Consider the example data described in the Example Usage section of the GeoMesa Converters documentation. If the file example.csv contains the example data, and example.conf contains the Typesafe configuration file for the converter, the following Scala code can be used to load this data into an RDD:

import com.typesafe.config.ConfigFactory
import org.apache.hadoop.conf.Configuration
import org.geotools.api.data.Query
import org.locationtech.geomesa.spark.GeoMesaSpark

val exampleConf = ConfigFactory.load("example.conf").root().render()
val params = Map(
  "geomesa.converter"        -> exampleConf,
  "geomesa.converter.inputs" -> "example.csv",
  "geomesa.sft"              -> "phrase:String,dtg:Date,geom:Point:srid=4326",
  "geomesa.sft.name"         -> "example")
val query = new Query("example")
val rdd = GeoMesaSpark(params).rdd(new Configuration(), sc, params, query)

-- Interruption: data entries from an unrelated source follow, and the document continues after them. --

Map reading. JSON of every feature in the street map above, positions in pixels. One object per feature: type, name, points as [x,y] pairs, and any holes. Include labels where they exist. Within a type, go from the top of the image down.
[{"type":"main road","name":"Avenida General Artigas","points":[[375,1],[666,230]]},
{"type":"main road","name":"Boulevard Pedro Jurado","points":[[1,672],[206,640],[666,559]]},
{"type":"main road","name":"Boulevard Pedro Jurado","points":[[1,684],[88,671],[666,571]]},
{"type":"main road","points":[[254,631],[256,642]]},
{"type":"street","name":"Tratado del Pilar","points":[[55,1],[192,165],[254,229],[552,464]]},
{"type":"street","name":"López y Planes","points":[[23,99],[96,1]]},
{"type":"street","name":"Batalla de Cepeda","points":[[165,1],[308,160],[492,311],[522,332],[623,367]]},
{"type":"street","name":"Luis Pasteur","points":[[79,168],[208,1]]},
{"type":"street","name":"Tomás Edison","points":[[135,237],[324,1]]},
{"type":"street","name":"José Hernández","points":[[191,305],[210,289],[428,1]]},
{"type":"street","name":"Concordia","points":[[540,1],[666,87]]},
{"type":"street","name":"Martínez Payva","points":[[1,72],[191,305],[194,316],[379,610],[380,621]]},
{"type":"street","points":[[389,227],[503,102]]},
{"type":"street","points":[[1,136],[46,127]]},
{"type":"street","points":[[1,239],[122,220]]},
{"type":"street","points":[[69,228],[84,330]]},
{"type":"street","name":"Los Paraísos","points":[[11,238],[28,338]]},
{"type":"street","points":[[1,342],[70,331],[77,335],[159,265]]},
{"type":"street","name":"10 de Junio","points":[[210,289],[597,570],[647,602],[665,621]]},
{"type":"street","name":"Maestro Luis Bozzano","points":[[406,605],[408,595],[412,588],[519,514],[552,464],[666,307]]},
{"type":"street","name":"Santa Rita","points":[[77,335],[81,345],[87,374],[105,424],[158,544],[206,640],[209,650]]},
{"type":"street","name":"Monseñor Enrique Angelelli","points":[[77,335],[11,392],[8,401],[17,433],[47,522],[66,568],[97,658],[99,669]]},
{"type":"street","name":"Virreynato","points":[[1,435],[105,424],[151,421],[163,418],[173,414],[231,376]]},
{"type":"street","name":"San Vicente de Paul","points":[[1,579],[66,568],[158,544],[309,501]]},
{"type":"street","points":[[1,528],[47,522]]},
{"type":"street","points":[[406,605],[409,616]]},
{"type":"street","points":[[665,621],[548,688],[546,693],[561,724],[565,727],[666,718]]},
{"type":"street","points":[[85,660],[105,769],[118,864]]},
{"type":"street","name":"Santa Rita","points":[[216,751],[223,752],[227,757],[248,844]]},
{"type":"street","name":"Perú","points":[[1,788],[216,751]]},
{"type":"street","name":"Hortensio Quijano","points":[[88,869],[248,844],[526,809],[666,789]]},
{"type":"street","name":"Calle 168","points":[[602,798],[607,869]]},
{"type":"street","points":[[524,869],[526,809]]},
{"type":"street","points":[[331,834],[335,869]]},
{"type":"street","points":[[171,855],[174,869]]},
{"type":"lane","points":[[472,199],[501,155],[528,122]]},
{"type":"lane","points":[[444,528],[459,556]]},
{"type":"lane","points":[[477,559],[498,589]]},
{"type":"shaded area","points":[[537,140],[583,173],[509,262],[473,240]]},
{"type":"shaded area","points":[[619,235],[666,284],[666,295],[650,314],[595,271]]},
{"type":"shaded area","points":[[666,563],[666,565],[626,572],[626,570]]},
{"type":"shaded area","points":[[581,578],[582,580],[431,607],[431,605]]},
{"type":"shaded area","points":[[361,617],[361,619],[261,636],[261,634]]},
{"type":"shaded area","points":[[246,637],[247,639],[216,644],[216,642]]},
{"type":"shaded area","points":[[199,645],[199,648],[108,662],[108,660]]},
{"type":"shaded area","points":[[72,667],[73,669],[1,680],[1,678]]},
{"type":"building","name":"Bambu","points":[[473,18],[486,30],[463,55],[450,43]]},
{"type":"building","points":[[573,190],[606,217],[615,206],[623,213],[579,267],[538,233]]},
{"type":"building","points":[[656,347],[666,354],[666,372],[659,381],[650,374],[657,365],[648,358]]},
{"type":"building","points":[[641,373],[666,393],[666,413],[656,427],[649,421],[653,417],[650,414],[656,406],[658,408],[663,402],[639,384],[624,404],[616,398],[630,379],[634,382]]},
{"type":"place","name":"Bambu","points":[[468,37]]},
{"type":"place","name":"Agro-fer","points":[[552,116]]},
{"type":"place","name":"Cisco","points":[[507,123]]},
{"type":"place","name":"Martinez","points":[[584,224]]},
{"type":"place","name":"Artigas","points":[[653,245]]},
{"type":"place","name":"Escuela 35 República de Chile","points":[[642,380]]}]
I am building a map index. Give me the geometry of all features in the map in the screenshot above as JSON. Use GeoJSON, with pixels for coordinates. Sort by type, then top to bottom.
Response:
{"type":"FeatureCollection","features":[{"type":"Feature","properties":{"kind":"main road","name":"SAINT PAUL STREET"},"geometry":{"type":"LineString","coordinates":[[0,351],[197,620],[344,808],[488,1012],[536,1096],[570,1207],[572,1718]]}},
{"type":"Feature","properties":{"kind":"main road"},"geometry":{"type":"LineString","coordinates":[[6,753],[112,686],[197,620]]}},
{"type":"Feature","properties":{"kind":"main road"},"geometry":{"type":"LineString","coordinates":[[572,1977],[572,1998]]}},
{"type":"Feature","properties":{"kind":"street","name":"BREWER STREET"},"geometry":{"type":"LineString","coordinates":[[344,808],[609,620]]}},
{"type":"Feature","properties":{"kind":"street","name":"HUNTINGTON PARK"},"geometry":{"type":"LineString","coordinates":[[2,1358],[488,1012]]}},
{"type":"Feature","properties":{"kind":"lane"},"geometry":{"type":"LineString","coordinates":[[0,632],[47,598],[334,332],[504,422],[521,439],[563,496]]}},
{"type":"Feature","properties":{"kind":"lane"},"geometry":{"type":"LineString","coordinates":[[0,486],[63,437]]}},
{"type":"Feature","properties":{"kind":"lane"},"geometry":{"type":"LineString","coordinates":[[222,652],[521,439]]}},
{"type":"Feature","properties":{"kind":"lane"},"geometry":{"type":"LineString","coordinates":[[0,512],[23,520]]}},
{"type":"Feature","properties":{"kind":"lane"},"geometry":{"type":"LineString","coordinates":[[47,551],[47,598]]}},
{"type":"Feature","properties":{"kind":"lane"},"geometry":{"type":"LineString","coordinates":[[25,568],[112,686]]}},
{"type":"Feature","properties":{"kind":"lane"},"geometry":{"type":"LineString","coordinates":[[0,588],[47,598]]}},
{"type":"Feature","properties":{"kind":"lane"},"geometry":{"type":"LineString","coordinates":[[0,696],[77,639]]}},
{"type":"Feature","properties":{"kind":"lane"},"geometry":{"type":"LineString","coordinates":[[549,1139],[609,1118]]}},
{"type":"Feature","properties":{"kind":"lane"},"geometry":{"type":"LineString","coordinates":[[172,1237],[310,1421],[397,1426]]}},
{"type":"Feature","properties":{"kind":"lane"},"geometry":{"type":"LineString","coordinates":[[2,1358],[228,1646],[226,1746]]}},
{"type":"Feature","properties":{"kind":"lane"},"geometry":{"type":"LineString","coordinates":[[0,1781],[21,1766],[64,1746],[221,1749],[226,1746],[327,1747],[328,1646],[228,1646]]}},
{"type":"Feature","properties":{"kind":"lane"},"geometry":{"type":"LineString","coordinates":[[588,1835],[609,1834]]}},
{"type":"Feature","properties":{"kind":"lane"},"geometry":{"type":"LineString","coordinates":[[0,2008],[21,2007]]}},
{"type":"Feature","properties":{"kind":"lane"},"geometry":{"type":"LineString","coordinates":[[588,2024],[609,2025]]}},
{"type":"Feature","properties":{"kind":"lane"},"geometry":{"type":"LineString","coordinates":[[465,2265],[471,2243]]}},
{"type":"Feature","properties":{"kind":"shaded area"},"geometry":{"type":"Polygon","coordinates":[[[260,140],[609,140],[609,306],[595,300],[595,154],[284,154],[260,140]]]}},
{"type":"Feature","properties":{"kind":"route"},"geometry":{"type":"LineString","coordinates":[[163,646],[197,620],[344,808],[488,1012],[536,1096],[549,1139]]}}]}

It is also possible to load the prepackaged converters for public data sources (GDELT, GeoNames, etc.) via Maven or SBT. See Prepackaged Converter Definitions for more details.

Warning

ConvertSpatialRDDProvider is read-only, and does not support writing features to data files.

11.4.5. GeoTools RDD Provider

GeoToolsSpatialRDDProvider is provided by the geomesa-gt-spark module.

GeoToolsSpatialRDDProvider generates and saves RDDs of features stored in a generic GeoTools DataStore. The configuration parameters passed are the same as those passed to DataStoreFinder.getDataStore() to create the data store of interest, plus a required boolean parameter called “geotools” to indicate to the SPI to load GeoToolsSpatialRDDProvider. For example, to use the Postgis DataStore with GeoMesa Spark, do the following:

import org.apache.hadoop.conf.Configuration
import org.geotools.api.data.Query
import org.locationtech.geomesa.spark.GeoMesaSpark

val params = Map(
  "geotools" -> "true",
  "dbtype"   -> "postgis",
  "host"     -> "localhost",
  "user"     -> "postgres",
  "passwd"   -> "postgres",
  "port"     -> "5432",
  "database" -> "example")
val query = new Query("locations")
val rdd = GeoMesaSpark(params).rdd(new Configuration(), sc, params, query)

The name of the feature type to access in the data store is passed as the type name of the query passed to the rdd() method. In the example above, this is “locations”.

Warning

Do not use the GeoTools RDD provider with a GeoMesa data store that has a provider implementation. The providers described above provide additional optimizations to improve read and write performance.